Die Leute in Theresienstadt waren privilegiert, ihre Haare wurden nicht geschoren, sie konnten sich gegenseitig besuchen. Selbst noch in Auschwitz wurden die Menschen, die mit Transporten aus Theresienstadt kamen, sonderbehandelt: sie lebten in einem Familienlager. Was war die Funktion dieser Sonderbehandlung.

Justman: 1942/43 sickerten im Westen langsam Gerüchte durch, daß die Juden in den Lagern schlecht behandelt werden. Der Hauptgrund für Theresienstadt war wohl, ein Modell-Ghetto einzurichten, wie es dann ja auch vor der Roten-Kreuz -Kommission vorexerziert wurde. Dabei hatten sie vor allem Angst, daß die Kommission herausfinden würde, daß Theresienstadt nur eine Zwischenstation auf dem Weg nach Auschwitz ist, und dann nach Ausschwitz fragen würde. Für diesen Fall war das Familienlager in Auschwitz eingerichtet worden. Aber wie sich zeigte, war das gar nicht nötig. Das Rote Kreuz fiel auf den Schwindel herein, und die Nazis liquidierten das Familienlager.

Wußten die Lagerinsassen von Theresienstadt wirklich nicht über die Vernichtung in Auschwitz Bescheid oder wollten sie es nicht wissen?

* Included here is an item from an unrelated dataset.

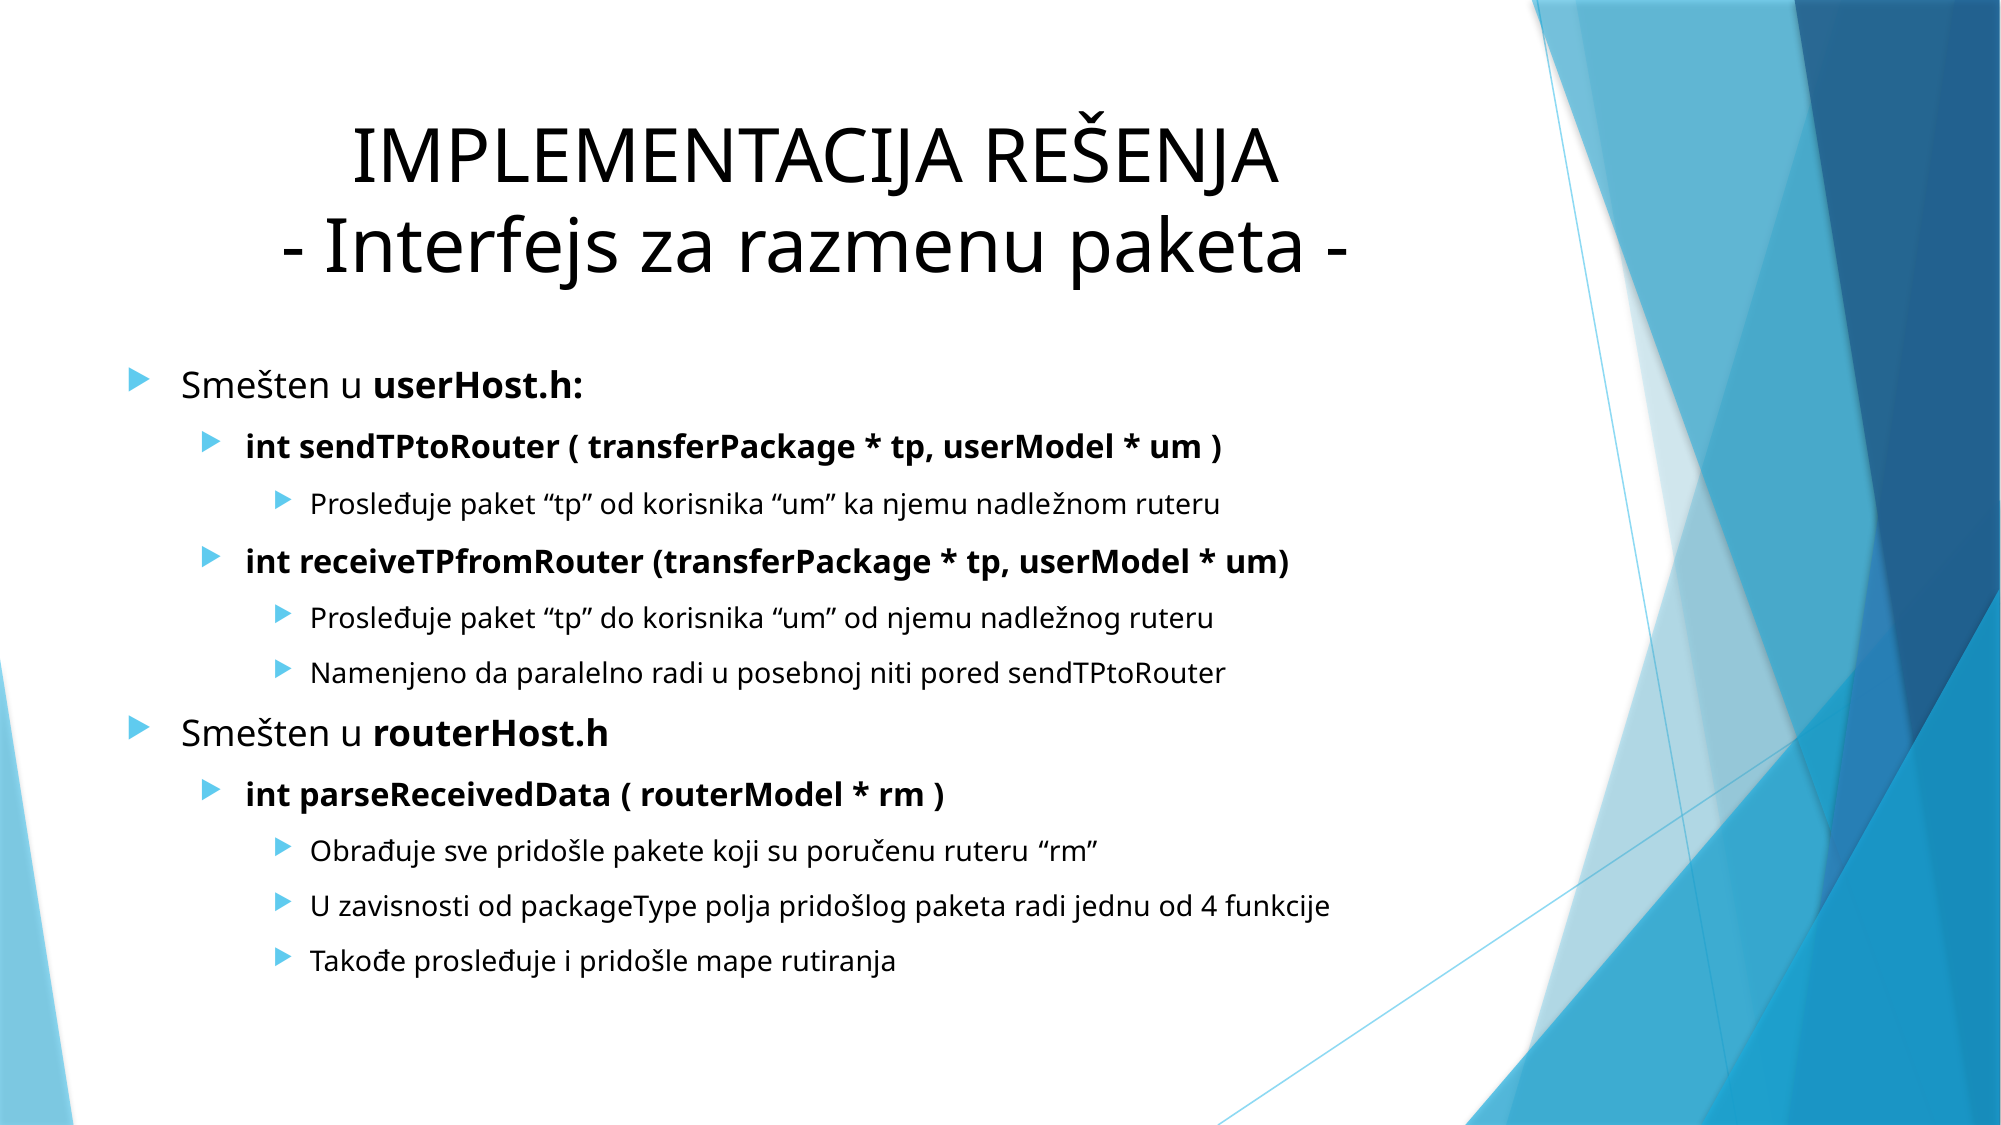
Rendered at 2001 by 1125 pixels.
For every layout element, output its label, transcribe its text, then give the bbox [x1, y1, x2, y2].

title IMPLEMENTACIJA REŠENJA - Interfejs za razmenu paketa - [111, 99, 1522, 317]
list Smešten u userHost.h: int sendTPtoRouter ( transferPackage * tp, userModel * um ) Prosleđuje paket “tp” od korisnika “um” ka njemu nadležnom ruteru int receiveTPfromRouter (transferPackage * tp, userModel * um) Prosleđuje paket “tp” do korisnika “um” od njemu nadležnog ruteru Namenjeno da paralelno radi u posebnoj niti pored sendTPtoRouter Smešten u routerHost.h int parseReceivedData ( routerModel * rm ) Obrađuje sve pridošle pakete koji su poručenu ruteru “rm” U zavisnosti od packageType polja pridošlog paketa radi jednu od 4 funkcije Takođe prosleđuje i pridošle mape rutiranja [111, 354, 1522, 992]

Justman: Es gab Gerüchte hier und da, man flüsterte sich schreckliche Dinge zu. 1943 verdichteten sich die Gerüchte bei der jüdischen Lagerleitung. Sie beschloß, die Berichte nicht öffentlich zu machen, weil sie Panik im Lager befürchteten. In diesem Fall hätten die Nazis alle erschossen. Es gibt dazu eine Geschichte über einen Mann namens Laderer. Er kommt auch kurz im Film vor. Laderer war im Widerstand, bevor er nach Theresienstadt kam und dann nach Auschwitz deportiert wurde. Ein junger SS-Mann, der sich in ein jüdisches Mädchen verliebt hatte, bat ihn, ihm zu helfen, sie und ihre Mutter zu befreien. Laderer und der SS-Mann flohen in SS-Uniformen auf Motorrädern. Sie wollten Geld und Papiere besorgen und dann zu den Frauen zurückkommen. Aber Laderer wollte außerdem nach Theresienstadt, um die Leute dort vor Auschwitz zu warnen. Und das tat er auch, er kam drei- oder viermal und erzählte detailliert, was in Auschwitz passiert. Einige glaubten ihm, die meisten weigerten sich. Und so war diese ganze mutige Aktion umsonst. Immerhin konnte Laderer einen Brief an das Rote Kreuz in die Schweiz schicken. Das war im Frühling 1944, da gab es bereits viele Leute im Lager, die genau Bescheid wußten. Aber sie wollten es nicht verbreiten. War das richtig oder falsch? Ich glaube, es gibt da keine einfache Antwort.